Loading data using the Workbench

The Workbench Import view hosts many of the interfaces used for loading RDF data inside your repository, such as loading data:

  • from local files;

  • from a remote URL (with a format extension or by specifying the data format);

  • by pasting the RDF data in the Text area tab;

  • from files on the server where the Workbench is located.

Screenshot of the GraphDB Import interface with two tabs, one for User data and the other for Server files. Options to upload RDF files, get RDF data from a URL, and import RDF text snippet. Files with names like 'statements.jsonld,' 'publishing-ontology.ttl,' 'pub-ontology.ttl,' and 'star-wars-example.jsonld' are listed, each with an 'Import' button beside them. There is a Name filter used to filter the already uploaded files.

In addition to that, RDF data can also be loaded by with a INSERT query from the SPARQL editor.

All import methods support asynchronous running of the import tasks, with the exception of the text area import, which is intended for very fast and simple imports. Currently, only one import task of a type is executed at a time, while the others wait in the queue as pending.

Note

Since Workbench performs the parsing when importing data into a local repository, GraphDB supports interruption and additional settings. When importing data into a remote location, the data is set to the remote endpoint, and the parsing and loading are performed there.

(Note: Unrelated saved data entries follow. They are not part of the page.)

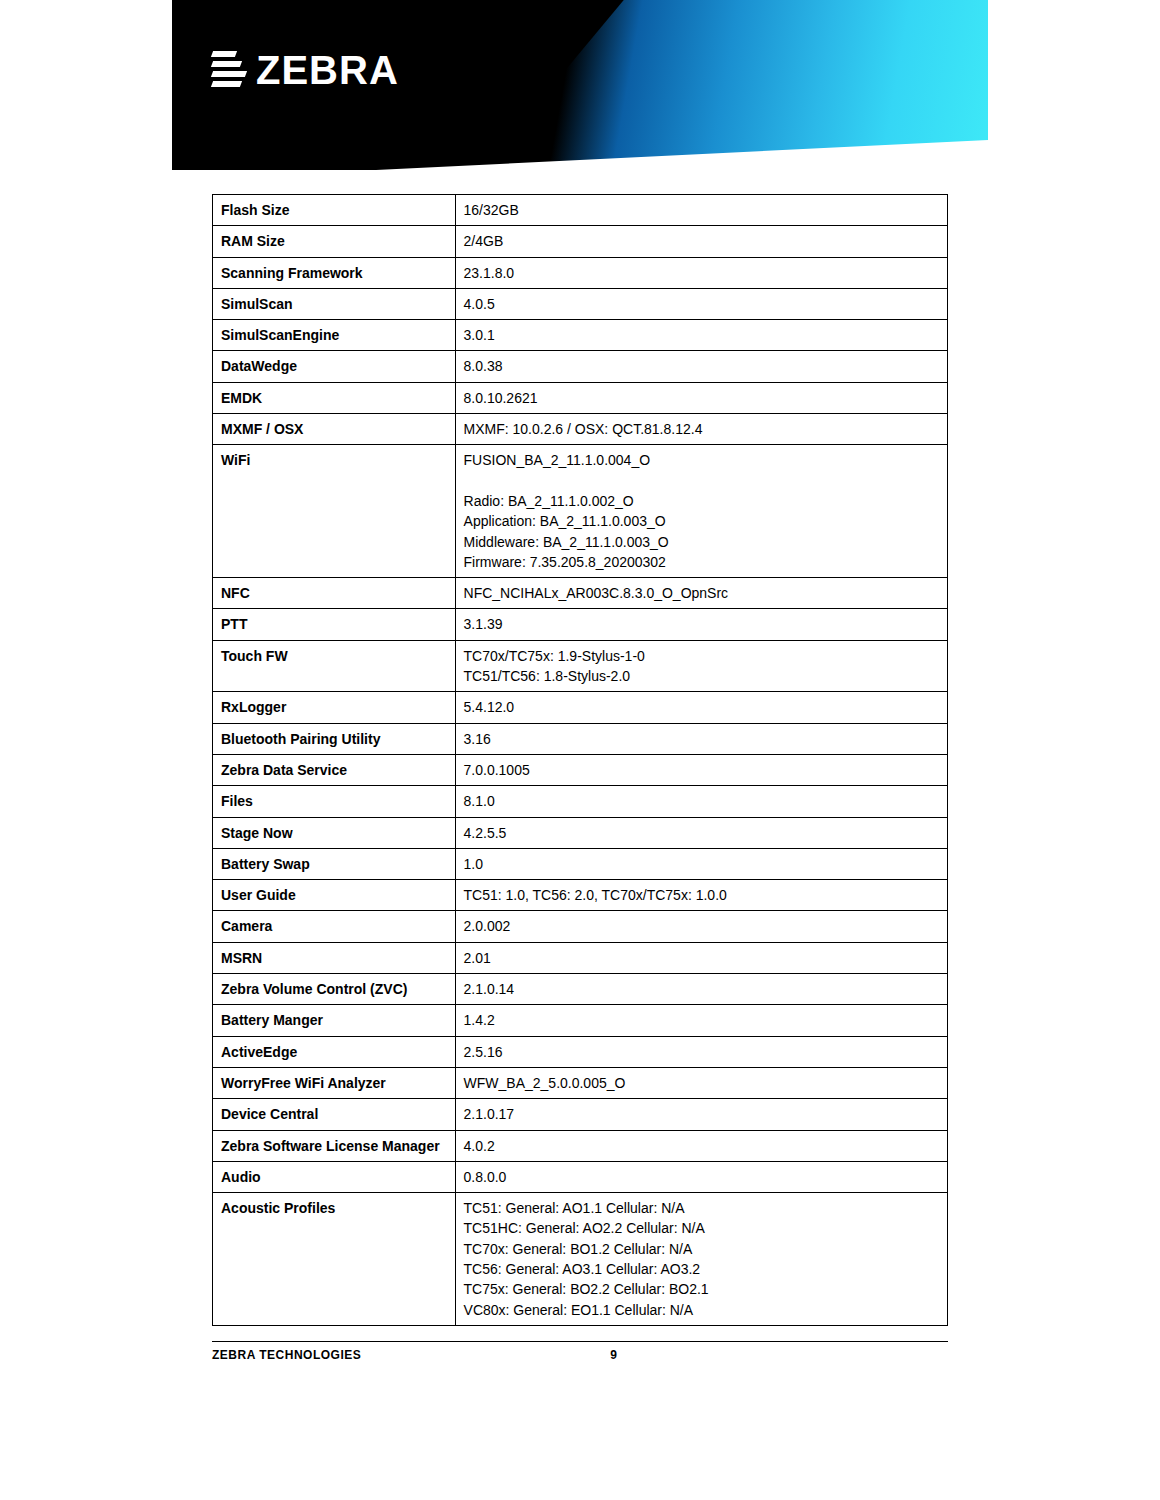ZEBRA
| Flash Size | 16/32GB |
| RAM Size | 2/4GB |
| Scanning Framework | 23.1.8.0 |
| SimulScan | 4.0.5 |
| SimulScanEngine | 3.0.1 |
| DataWedge | 8.0.38 |
| EMDK | 8.0.10.2621 |
| MXMF / OSX | MXMF: 10.0.2.6 / OSX: QCT.81.8.12.4 |
| WiFi | FUSION_BA_2_11.1.0.004_O Radio: BA_2_11.1.0.002_O Application: BA_2_11.1.0.003_O Middleware: BA_2_11.1.0.003_O Firmware: 7.35.205.8_20200302 |
| NFC | NFC_NCIHALx_AR003C.8.3.0_O_OpnSrc |
| PTT | 3.1.39 |
| Touch FW | TC70x/TC75x: 1.9-Stylus-1-0 TC51/TC56: 1.8-Stylus-2.0 |
| RxLogger | 5.4.12.0 |
| Bluetooth Pairing Utility | 3.16 |
| Zebra Data Service | 7.0.0.1005 |
| Files | 8.1.0 |
| Stage Now | 4.2.5.5 |
| Battery Swap | 1.0 |
| User Guide | TC51: 1.0, TC56: 2.0, TC70x/TC75x: 1.0.0 |
| Camera | 2.0.002 |
| MSRN | 2.01 |
| Zebra Volume Control (ZVC) | 2.1.0.14 |
| Battery Manger | 1.4.2 |
| ActiveEdge | 2.5.16 |
| WorryFree WiFi Analyzer | WFW_BA_2_5.0.0.005_O |
| Device Central | 2.1.0.17 |
| Zebra Software License Manager | 4.0.2 |
| Audio | 0.8.0.0 |
| Acoustic Profiles | TC51: General: AO1.1 Cellular: N/A TC51HC: General: AO2.2 Cellular: N/A TC70x: General: BO1.2 Cellular: N/A TC56: General: AO3.1 Cellular: AO3.2 TC75x: General: BO2.2 Cellular: BO2.1 VC80x: General: EO1.1 Cellular: N/A |
ZEBRA TECHNOLOGIES 9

There are two tabs inside the view — User data, for RDF data provided by the user, and Server files, for files that are already hosted on the server. Both tabs provide a file name filter to narrow down the list of available files.

Note

When importing data from local files, a remote URL, or by pasting a text snippet, the files are first uploaded to the server. Once uploaded to the server, they can be imported into the repository.

Importing local RDF files

Go to Import ‣ User data ‣ Upload RDF files.

This option allows you to select, configure, and import data from various RDF formats.

Note

The limitation of this method is that it supports files of a limited size. The default is 200 megabytes, and is controlled by the graphdb.workbench.maxUploadSize property. The value is in bytes (-Dgraphdb.workbench.maxUploadSize=20971520).

Loading data from your local machine directly streams the file to the RDF4J’s statements endpoint:

  1. Click the button to browse files for uploading.

  2. When the files appear in the table, either import a file by clicking Import on its line, or select multiple files and click Import from the header.

  3. The import settings modal appears, just in case you want to add additional settings.

Importing remote RDF files

Go to Import ‣ User data ‣ Get RDF data from a URL.

You can import from a URL with RDF data. Each endpoint that returns RDF data can be used.

If the URL has an extension, it is used to detect the correct data type (e.g., http://linkedlifedata.com/resource/umls-concept/C0024117.rdf). Otherwise, you have to provide the Data Format parameter, which is sent as Accept header to the endpoint and then to the import loader.

Importing RDF data from a text snippet

Go to Import ‣ User data ‣ Import RDF text snippet.

You can import data by typing or pasting it directly in the text area. This is functionally identical to uploading a small RDF file and importing it.

Importing server files

Go to Import ‣ Server files.

The server files import allows you to load files of arbitrary sizes. Its limitation is that the files must be put in a specific directory (symbolic links are supported). By default, it is $user.home/graphdb-import/ that you need to create beforehand.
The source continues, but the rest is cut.